Top of SUPPLIED RECORDS

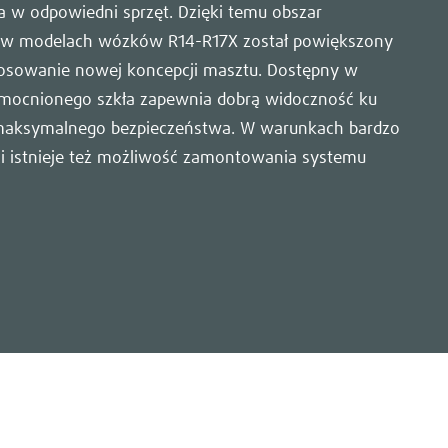
a w odpowiedni sprzęt. Dzięki temu obszar
d w modelach wózków R14-R17X został powiększony
tosowanie nowej koncepcji masztu. Dostępny w
zmocnionego szkła zapewnia dobrą widoczność ku
maksymalnego bezpieczeństwa. W warunkach bardzo
i istnieje też możliwość zamontowania systemu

Bottom of SUPPLIED RECORDS

**WHAT YOU SHOULD DO**
Line by line, print the records above exactly, skipping each picture.

**OUTPUT OF THE EXERCISE**
a w odpowiedni sprzęt. Dzięki temu obszar
d w modelach wózków R14-R17X został powiększony
tosowanie nowej koncepcji masztu. Dostępny w
zmocnionego szkła zapewnia dobrą widoczność ku
maksymalnego bezpieczeństwa. W warunkach bardzo
i istnieje też możliwość zamontowania systemu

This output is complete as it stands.